The fallout is totally dependent upon the kind of explosion: basically, how dirty it was. Small nukes are especially designed to be very clean, that is without any major radiation after-effects. Thus, the blast plume that shoots up through the buildings will be relatively clean; it will contain little alpha producing substances.
The bottom line is that such a bomb exploded on a typical New York street corner (Times Square in Keller’s example) will not produce anywhere near the level of damage predicted by McKinzie. In fact, a 10-kiloton bomb will not produce the kind of damage he predicted!
So much for NRDC science.
Keller opened his article with an account of a conversation he had with Russian nuclear physicist Vladimir Shikalov. Shikalov, who had participated in the Chernobyl cleanup following the 1986 reactor accident, described a possible terrorist scenario where about a cup of radioactive cesium-137 would be surreptitiously sprayed into the air inside Disneyland. Keller estimated that this action probably would shut down the place for good and constitute a “staggering strike at Americans’ sense of innocence.”
Shikalov believes – correctly – that most people are irrationally afraid of radiation. He indicated that he would have no problem visiting Disneyland following such an attack. He thought he might carry his own food and drink and destroy his clothing afterward, as a general safety precaution, but he firmly believes that American’s fear of radiation would push us to an extreme reaction to such an attack.
To his credit, Keller included this story in his article, but he soon left its common- sense view for more extreme anti-nuclear views like McKinzie’s.
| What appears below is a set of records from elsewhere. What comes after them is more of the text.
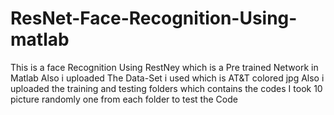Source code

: # ResNet-Face-Recognition-Using-matlab
This is a face Recognition Using RestNey which is  a Pre trained Network in Matlab 
Also i uploaded The Data-Set i used which is AT&T colored jpg 
Also i uploaded the training and testing folders which contains the codes
I took 10 picture randomly one from each folder to test the Code
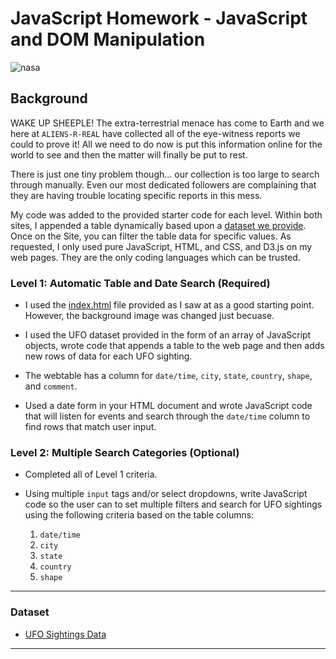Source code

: # JavaScript Homework - JavaScript and DOM Manipulation

![nasa](https://user-images.githubusercontent.com/66078772/98432522-b9ce2980-2084-11eb-862c-01bf08084ce0.jpg)


## Background

WAKE UP SHEEPLE! The extra-terrestrial menace has come to Earth and we here at `ALIENS-R-REAL` have collected all of the eye-witness reports we could to prove it! All we need to do now is put this information online for the world to see and then the matter will finally be put to rest.

There is just one tiny problem though... our collection is too large to search through manually. Even our most dedicated followers are complaining that they are having trouble locating specific reports in this mess.

My code was added to the provided starter code for each level.  Within both sites, I appended a table dynamically based upon a [dataset we provide](https://github.com/j1-aggie/javascript-challenge). Once on the Site, you can filter the table data for specific values. As requested, I only used pure JavaScript, HTML, and CSS, and D3.js on my web pages. They are the only coding languages which can be trusted.

### Level 1: Automatic Table and Date Search (Required)

* I used the [index.html](https://github.com/j1-aggie/javascript-challenge) file provided as I saw at as a good starting point.  However, the background image was changed just becuase. 

* I used the UFO dataset provided in the form of an array of JavaScript objects, wrote code that appends a table to the web page and then adds new rows of data for each UFO sighting.

* The webtable has a column for `date/time`, `city`, `state`, `country`, `shape`, and `comment`.

* Used a date form in your HTML document and wrote JavaScript code that will listen for events and search through the `date/time` column to find rows that match user input.

### Level 2: Multiple Search Categories (Optional)

* Completed all of Level 1 criteria.

* Using multiple `input` tags and/or select dropdowns, write JavaScript code so the user can to set multiple filters and search for UFO sightings using the following criteria based on the table columns:

  1. `date/time`
  2. `city`
  3. `state`
  4. `country`
  5. `shape`

- - -

### Dataset

* [UFO Sightings Data](https://github.com/j1-aggie/javascript-challenge)

- - -


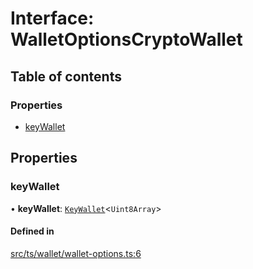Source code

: # Interface: WalletOptionsCryptoWallet

## Table of contents

### Properties

- [keyWallet](WalletOptionsCryptoWallet.md#keywallet)

## Properties

### keyWallet

• **keyWallet**: [`KeyWallet`](KeyWallet.md)<`Uint8Array`\>

#### Defined in

[src/ts/wallet/wallet-options.ts:6](https://gitlab.com/i3-market/code/wp3/t3.2/i3m-wallet-monorepo/-/blob/1f1f2a1/packages/base-wallet/src/ts/wallet/wallet-options.ts#L6)
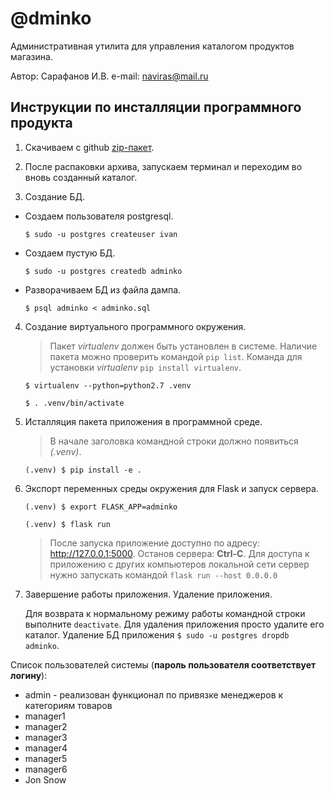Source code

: # @dminko #

Административная утилита для управления каталогом продуктов магазина.

Автор: Сарафанов И.В. e-mail: naviras@mail.ru


## Инструкции по инсталляции программного продукта ##

1. Скачиваем с github [zip-пакет](https://github.com/Sarafanov/adminko/archive/master.zip).

2. После распаковки архива, запускаем терминал и переходим во вновь созданный каталог.

3. Создание БД.
  * Создаем пользователя postgresql.
  
  	`$ sudo -u postgres createuser ivan`
	
  * Создаем пустую БД.
  
	`$ sudo -u postgres createdb adminko`
	
  * Разворачиваем БД из файла дампа.
  
	`$ psql adminko < adminko.sql`

4. Создание виртуального программного окружения.

	> Пакет *virtualenv* должен быть установлен в системе.
	> Наличие пакета можно проверить командой `pip list`.
	> Команда для установки *virtualenv* `pip install virtualenv`.

	`$ virtualenv --python=python2.7 .venv`
	
	`$ . .venv/bin/activate`
	
5. Исталляция пакета приложения в программной среде.

  	> В начале заголовка командной строки должно появиться *(.venv)*.	

	`(.venv) $ pip install -e .`	
	
6. Экспорт переменных среды окружения для Flask и запуск сервера.

	`(.venv) $ export FLASK_APP=adminko`

	`(.venv) $ flask run`
	
	> После запуска приложение доступно по адресу: http://127.0.0.1:5000.
	> Останов сервера: **Ctrl-C**.
	> Для доступа к приложению с других компьютеров локальной сети
	> сервер нужно запускать командой `flask run --host 0.0.0.0`

7. Завершение работы приложения. Удаление приложения.
	
	Для возврата к нормальному режиму работы командной строки выполните `deactivate`.
	Для удаления приложения просто удалите его каталог.
	Удаление БД приложения `$ sudo -u postgres dropdb adminko`.

Список пользователей системы (**пароль пользователя соответствует логину**):
* admin	- реализован функционал по привязке менеджеров к категориям товаров
* manager1
* manager2
* manager3
* manager4
* manager5
* manager6
* Jon Snow




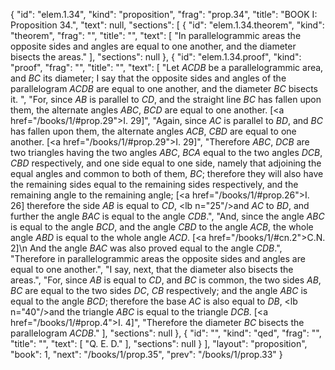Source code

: {
  "id": "elem.1.34",
  "kind": "proposition",
  "frag": "prop.34",
  "title": "BOOK I: Proposition 34.",
  "text": null,
  "sections": [
    {
      "id": "elem.1.34.theorem",
      "kind": "theorem",
      "frag": "",
      "title": "",
      "text": [
        "In parallelogrammic areas the opposite sides and angles are equal to one another, and the diameter bisects the areas."
      ],
      "sections": null
    },
    {
      "id": "elem.1.34.proof",
      "kind": "proof",
      "frag": "",
      "title": "",
      "text": [
        "Let <var>ACDB</var> be a parallelogrammic area, and <var>BC</var> its diameter; I say that the opposite sides and angles of the parallelogram <var>ACDB</var> are equal to one another, and the diameter <var>BC</var> bisects it. ",
        "For, since <var>AB</var> is parallel to <var>CD</var>, and the straight line <var>BC</var> has fallen  upon them, the alternate angles <var>ABC</var>, <var>BCD</var> are equal to one another. [<a href=\"/books/1/#prop.29\">I. 29</a>]",
        "Again, since <var>AC</var> is parallel to <var>BD</var>, and <var>BC</var> has fallen upon them, the alternate angles <var>ACB</var>, <var>CBD</var> are equal to one another. [<a href=\"/books/1/#prop.29\">I. 29</a>]",
        "Therefore <var>ABC</var>, <var>DCB</var> are two triangles having the two angles <var>ABC</var>, <var>BCA</var> equal to the two angles <var>DCB</var>, <var>CBD</var> respectively, and one side equal to one side, namely that adjoining the equal angles and common to both of them, <var>BC</var>; therefore they will also have the remaining sides equal to the remaining sides respectively, and the remaining angle to the remaining angle; [<a href=\"/books/1/#prop.26\">I. 26</a>] therefore the side <var>AB</var> is equal to <var>CD</var>, <lb n=\"25\"/>and <var>AC</var> to <var>BD</var>, and further the angle <var>BAC</var> is equal to the angle <var>CDB</var>.",
        "And, since the angle <var>ABC</var> is equal to the angle <var>BCD</var>, and the angle <var>CBD</var> to the angle <var>ACB</var>, the whole angle <var>ABD</var> is equal to the whole angle <var>ACD</var>. [<a href=\"/books/1/#cn.2\">C.N. 2</a>]\n        And the angle <var>BAC</var> was also proved equal to the angle <var>CDB</var>.",
        "Therefore in parallelogrammic areas the opposite sides and angles are equal to one another.",
        "I say, next, that the diameter also bisects the areas.",
        "For, since <var>AB</var> is equal to <var>CD</var>, and <var>BC</var> is common, the two sides <var>AB</var>, <var>BC</var> are equal to the two sides <var>DC</var>, <var>CB</var> respectively; and the angle <var>ABC</var> is equal to the angle <var>BCD</var>; therefore the base <var>AC</var> is also equal to <var>DB</var>, <lb n=\"40\"/>and the triangle <var>ABC</var> is equal to the triangle <var>DCB</var>. [<a href=\"/books/1/#prop.4\">I. 4</a>]",
        "Therefore the diameter <var>BC</var> bisects the parallelogram <var>ACDB</var>."
      ],
      "sections": null
    },
    {
      "id": "",
      "kind": "qed",
      "frag": "",
      "title": "",
      "text": [
        "Q. E. D."
      ],
      "sections": null
    }
  ],
  "layout": "proposition",
  "book": 1,
  "next": "/books/1/prop.35",
  "prev": "/books/1/prop.33"
}
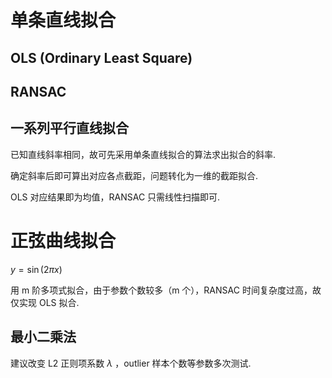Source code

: # 单条直线拟合

## OLS (Ordinary Least Square)

## RANSAC

## 一系列平行直线拟合

已知直线斜率相同，故可先采用单条直线拟合的算法求出拟合的斜率.

确定斜率后即可算出对应各点截距，问题转化为一维的截距拟合.

OLS 对应结果即为均值，RANSAC 只需线性扫描即可.

# 正弦曲线拟合

$y = \sin(2\pi x)$

用 m 阶多项式拟合，由于参数个数较多（m 个），RANSAC 时间复杂度过高，故仅实现 OLS 拟合.

## 最小二乘法

建议改变 L2 正则项系数 $\lambda$ ，outlier 样本个数等参数多次测试.
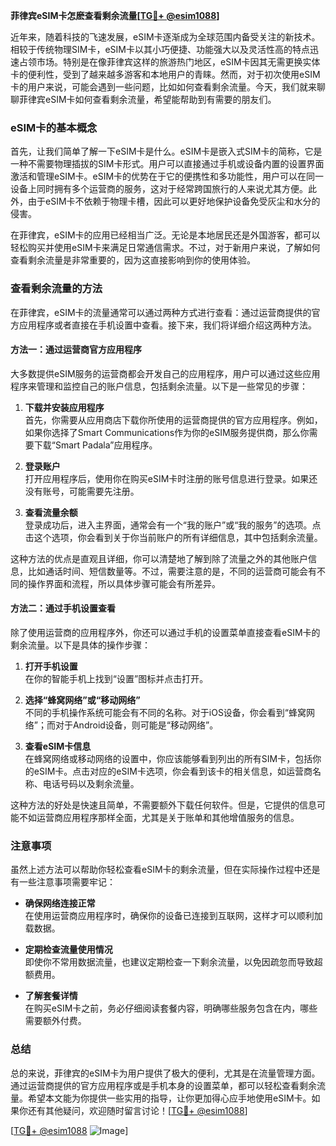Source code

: **菲律宾eSIM卡怎麽查看剩余流量[[TG💪+ @esim1088](https://t.me/s/esim1088)]**

近年来，随着科技的飞速发展，eSIM卡逐渐成为全球范围内备受关注的新技术。相较于传统物理SIM卡，eSIM卡以其小巧便捷、功能强大以及灵活性高的特点迅速占领市场。特别是在像菲律宾这样的旅游热门地区，eSIM卡因其无需更换实体卡的便利性，受到了越来越多游客和本地用户的青睐。然而，对于初次使用eSIM卡的用户来说，可能会遇到一些问题，比如如何查看剩余流量。今天，我们就来聊聊菲律宾eSIM卡如何查看剩余流量，希望能帮助到有需要的朋友们。

### eSIM卡的基本概念

首先，让我们简单了解一下eSIM卡是什么。eSIM卡是嵌入式SIM卡的简称，它是一种不需要物理插拔的SIM卡形式。用户可以直接通过手机或设备内置的设置界面激活和管理eSIM卡。eSIM卡的优势在于它的便携性和多功能性，用户可以在同一设备上同时拥有多个运营商的服务，这对于经常跨国旅行的人来说尤其方便。此外，由于eSIM卡不依赖于物理卡槽，因此可以更好地保护设备免受灰尘和水分的侵害。

在菲律宾，eSIM卡的应用已经相当广泛。无论是本地居民还是外国游客，都可以轻松购买并使用eSIM卡来满足日常通信需求。不过，对于新用户来说，了解如何查看剩余流量是非常重要的，因为这直接影响到你的使用体验。

### 查看剩余流量的方法

在菲律宾，eSIM卡的流量通常可以通过两种方式进行查看：通过运营商提供的官方应用程序或者直接在手机设置中查看。接下来，我们将详细介绍这两种方法。

#### 方法一：通过运营商官方应用程序

大多数提供eSIM服务的运营商都会开发自己的应用程序，用户可以通过这些应用程序来管理和监控自己的账户信息，包括剩余流量。以下是一些常见的步骤：

1. **下载并安装应用程序**  
   首先，你需要从应用商店下载你所使用的运营商提供的官方应用程序。例如，如果你选择了Smart Communications作为你的eSIM服务提供商，那么你需要下载“Smart Padala”应用程序。

2. **登录账户**  
   打开应用程序后，使用你在购买eSIM卡时注册的账号信息进行登录。如果还没有账号，可能需要先注册。

3. **查看流量余额**  
   登录成功后，进入主界面，通常会有一个“我的账户”或“我的服务”的选项。点击这个选项，你会看到关于你当前账户的所有详细信息，其中包括剩余流量。

这种方法的优点是直观且详细，你可以清楚地了解到除了流量之外的其他账户信息，比如通话时间、短信数量等。不过，需要注意的是，不同的运营商可能会有不同的操作界面和流程，所以具体步骤可能会有所差异。

#### 方法二：通过手机设置查看

除了使用运营商的应用程序外，你还可以通过手机的设置菜单直接查看eSIM卡的剩余流量。以下是具体的操作步骤：

1. **打开手机设置**  
   在你的智能手机上找到“设置”图标并点击打开。

2. **选择“蜂窝网络”或“移动网络”**  
   不同的手机操作系统可能会有不同的名称。对于iOS设备，你会看到“蜂窝网络”；而对于Android设备，则可能是“移动网络”。

3. **查看eSIM卡信息**  
   在蜂窝网络或移动网络的设置中，你应该能够看到列出的所有SIM卡，包括你的eSIM卡。点击对应的eSIM卡选项，你会看到该卡的相关信息，如运营商名称、电话号码以及剩余流量。

这种方法的好处是快速且简单，不需要额外下载任何软件。但是，它提供的信息可能不如运营商应用程序那样全面，尤其是关于账单和其他增值服务的信息。

### 注意事项

虽然上述方法可以帮助你轻松查看eSIM卡的剩余流量，但在实际操作过程中还是有一些注意事项需要牢记：

- **确保网络连接正常**  
  在使用运营商应用程序时，确保你的设备已连接到互联网，这样才可以顺利加载数据。

- **定期检查流量使用情况**  
  即使你不常用数据流量，也建议定期检查一下剩余流量，以免因疏忽而导致超额费用。

- **了解套餐详情**  
  在购买eSIM卡之前，务必仔细阅读套餐内容，明确哪些服务包含在内，哪些需要额外付费。

### 总结

总的来说，菲律宾的eSIM卡为用户提供了极大的便利，尤其是在流量管理方面。通过运营商提供的官方应用程序或是手机本身的设置菜单，都可以轻松查看剩余流量。希望本文能为你提供一些实用的指导，让你更加得心应手地使用eSIM卡。如果你还有其他疑问，欢迎随时留言讨论！[[TG💪+ @esim1088](https://t.me/s/esim1088)]

[[TG💪+ @esim1088](https://t.me/s/esim1088) ![Image](https://i.postimg.cc/4NQfJmqS/Snipaste-2025-05-13-00-14-12.png)]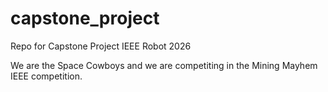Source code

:# capstone_project
Repo for Capstone Project IEEE Robot 2026

We are the Space Cowboys and we are competiting in the Mining Mayhem IEEE competition.
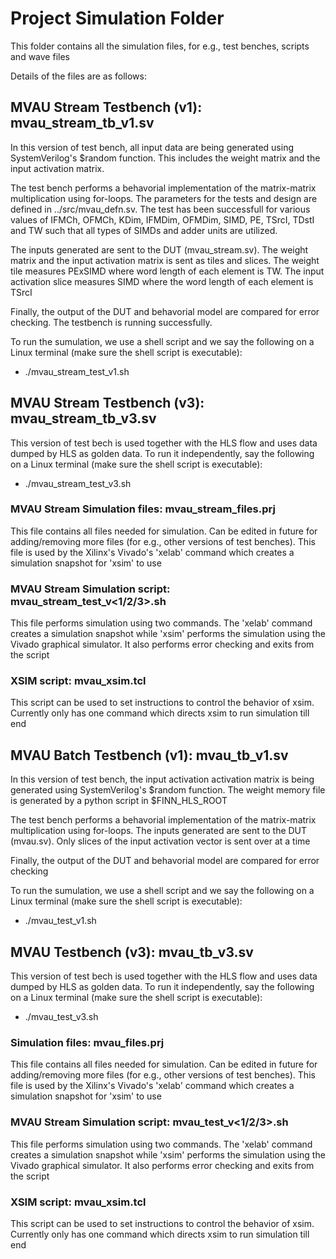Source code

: # Project Simulation Folder
This folder contains all the simulation files, for e.g., test benches,
scripts and wave files

Details of the files are as follows:

## MVAU Stream Testbench (v1): mvau_stream_tb_v1.sv

In this version of test bench, all input data are being generated using
SystemVerilog's $random function. This includes the weight matrix and
the input activation matrix.

The test bench performs a behavorial implementation of the matrix-matrix
multiplication using for-loops. The parameters for the tests and design are
defined in ../src/mvau_defn.sv. The test has been successfull for various values
of IFMCh, OFMCh, KDim, IFMDim, OFMDim, SIMD, PE, TSrcI, TDstI and TW such that
all types of SIMDs and adder units are utilized.

The inputs generated are sent to the DUT (mvau_stream.sv). The weight matrix and
the input activation matrix is sent as tiles and slices. The weight tile
measures PExSIMD where word length of each element is TW. The input activation
slice measures SIMD where the word length of each element is TSrcI

Finally, the output of the DUT and behavorial model are compared for error
checking. The testbench is running successfully.

To run the sumulation, we use a shell script and we say the following on a Linux terminal
(make sure the shell script is executable):

- ./mvau_stream_test_v1.sh

## MVAU Stream Testbench (v3): mvau_stream_tb_v3.sv

This version of test bech is used together with the HLS flow and uses data
dumped by HLS as golden data. To run it independently, say the following on a Linux terminal
(make sure the shell script is executable):

- ./mvau_stream_test_v3.sh

### MVAU Stream Simulation files: mvau_stream_files.prj
This file contains all files needed for simulation. Can be edited in future
for adding/removing more files (for e.g., other versions of test benches).
This file is used by the Xilinx's Vivado's 'xelab' command which creates a
simulation snapshot for 'xsim' to use

### MVAU Stream Simulation script: mvau_stream_test_v<1/2/3>.sh
This file performs simulation using two commands. The 'xelab' command creates
a simulation snapshot while 'xsim' performs the simulation using the Vivado
graphical simulator. It also performs error checking and exits from the script

### XSIM script: mvau_xsim.tcl
This script can be used to set instructions to control the behavior of xsim.
Currently only has one command which directs xsim to run simulation till end

## MVAU Batch Testbench (v1): mvau_tb_v1.sv
In this version of test bench, the input activation activation matrix is
being generated using SystemVerilog's $random function. The weight memory
file is generated by a python script in $FINN_HLS_ROOT

The test bench performs a behavorial implementation of the matrix-matrix
multiplication using for-loops. The inputs generated are sent to the 
DUT (mvau.sv). Only slices of the input activation vector is sent over at a time

Finally, the output of the DUT and behavorial model are compared for error
checking

To run the sumulation, we use a shell script and we say the following on a Linux terminal 
(make sure the shell script is executable):

- ./mvau_test_v1.sh

## MVAU Testbench (v3): mvau_tb_v3.sv

This version of test bech is used together with the HLS flow and uses data
dumped by HLS as golden data. To run it independently, say the following on a Linux terminal
(make sure the shell script is executable):

- ./mvau_test_v3.sh

### Simulation files: mvau_files.prj
This file contains all files needed for simulation. Can be edited in future
for adding/removing more files (for e.g., other versions of test benches).
This file is used by the Xilinx's Vivado's 'xelab' command which creates a
simulation snapshot for 'xsim' to use

### MVAU Stream Simulation script: mvau_test_v<1/2/3>.sh
This file performs simulation using two commands. The 'xelab' command creates
a simulation snapshot while 'xsim' performs the simulation using the Vivado
graphical simulator. It also performs error checking and exits from the script

### XSIM script: mvau_xsim.tcl
This script can be used to set instructions to control the behavior of xsim.
Currently only has one command which directs xsim to run simulation till end
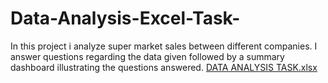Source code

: # Data-Analysis-Excel-Task- 
In this project i analyze super market sales between different companies.
I answer questions regarding the data given followed by a summary dashboard illustrating the questions answered. 
[DATA ANALYSIS TASK.xlsx](https://github.com/EliWilborn/Data-Analysis-Excel-Task-/files/10927754/DATA.ANALYSIS.TASK.xlsx)
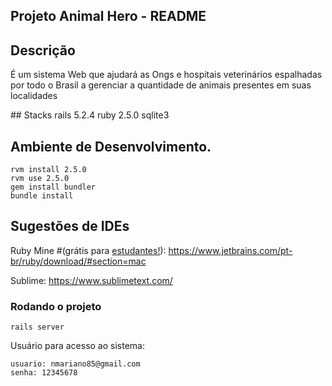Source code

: ## Projeto Animal Hero - README
## Descrição
<p>
  É um sistema Web que ajudará as Ongs e hospitais veterinários espalhadas por todo o Brasil a gerenciar a quantidade de animais presentes em suas localidades
</p>
## Stacks
    rails 5.2.4
    ruby 2.5.0
    sqlite3

## Ambiente de Desenvolvimento.
    rvm install 2.5.0   
    rvm use 2.5.0
    gem install bundler
    bundle install 
    
## Sugestões de IDEs

Ruby Mine #(grátis para [estudantes!](https://www.jetbrains.com/community/education/#students)):
https://www.jetbrains.com/pt-br/ruby/download/#section=mac

Sublime:
https://www.sublimetext.com/  

### Rodando o projeto
    rails server
    
Usuário para acesso ao sistema:

    usuario: nmariano85@gmail.com
    senha: 12345678
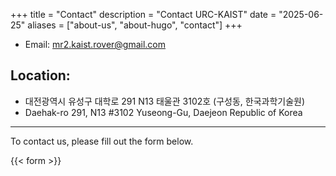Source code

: +++
title = "Contact"
description = "Contact URC-KAIST"
date = "2025-06-25"
aliases = ["about-us", "about-hugo", "contact"]
+++
- Email: [mr2.kaist.rover@gmail.com](mailto:mr2.kaist.rover@gmail.com)

## Location: 
-  대전광역시 유성구 대학로 291 N13 태울관 3102호 (구성동, 한국과학기술원)
-  Daehak-ro 291, N13 #3102
Yuseong-Gu, Daejeon
Republic of Korea

---

To contact us, please fill out the form below.

{{< form >}}
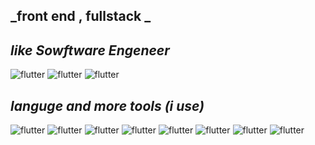 

##                    _front end , fullstack _
##                    _like Sowftware Engeneer_

![flutter](https://www.shields.io/badge/-Sowftware_Engeneer-cc66ff) ![flutter](https://www.shields.io/badge/-fullstack-e6e600) ![flutter](https://www.shields.io/badge/-front_end-1affb2)

##                    _languge and more tools (i use)_
![flutter](https://www.shields.io/badge/-python-02284F?style=plastic&logo=python) ![flutter](https://www.shields.io/badge/-javaScript-02284F?style=plastic&logo=javascript) ![flutter](https://www.shields.io/badge/-flutter-02284F?style=plastic&logo=flutter) ![flutter](https://www.shields.io/badge/-html-02284F?style=plastic&logo=html5) ![flutter](https://www.shields.io/badge/-css-02284F?style=plastic&logo=data:css) ![flutter](https://www.shields.io/badge/-vue-02284F?style=plastic&logo=vue.js) ![flutter](https://www.shields.io/badge/-c_sharp-02284F?style=plastic&logo=c#) ![flutter](https://www.shields.io/badge/-unity-02284F?style=plastic&logo=unity)
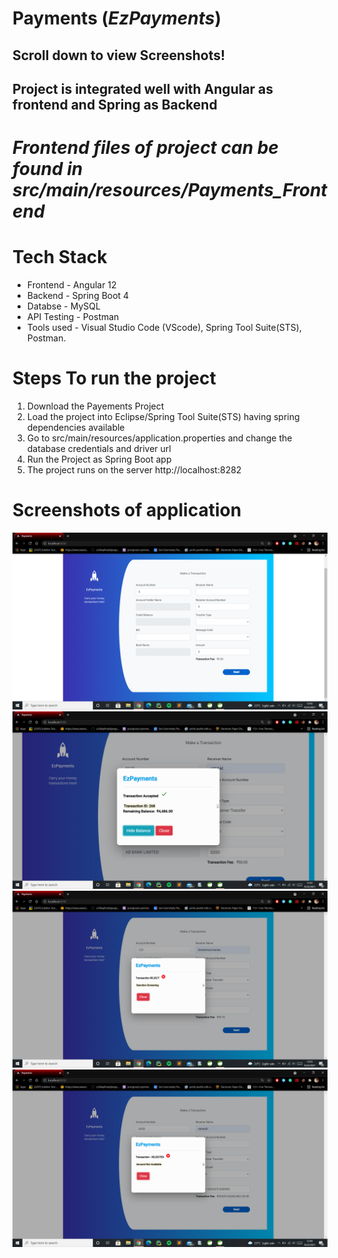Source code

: # Payments (_EzPayments_)
## Scroll down to view Screenshots!

## Project is integrated well with Angular as frontend and Spring as Backend

# ***Frontend files of project can be found in src/main/resources/Payments_Frontend*** 

# Tech Stack
* Frontend - Angular 12
* Backend - Spring Boot 4
* Databse - MySQL
* API Testing - Postman
* Tools used - Visual Studio Code (VScode), Spring Tool Suite(STS), Postman.



# Steps To run the project

  1) Download the Payements Project
  2) Load the project into Eclipse/Spring Tool Suite(STS) having spring dependencies available
  3) Go to src/main/resources/application.properties and change the database credentials and driver url
  4) Run the Project as Spring Boot app
  5) The project runs on the server http://localhost:8282

# Screenshots of application
!["Screen 1"](/Screenshots/1.png)
!["Screen 2"](/Screenshots/2.png)
!["Screen 3"](/Screenshots/3.png)
!["Screen 4"](/Screenshots/4.png)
I responded to Keller’s article in some detail on The New York Times discussion board linked to the article. In response, I received an email from which I have extracted the following passage:
“Your article, posted as a link from The New York Times Magazine cover story, was the only reason I got to sleep last night. 1) Thank you. 2) Do you feel that fears are being exaggerated in general? What is the reason the media/govt is doing this? 3) I live in New York and am scared shitless.”
I would appreciate somebody answering this guy’s question, because I’m not sure I have an answer that makes sense.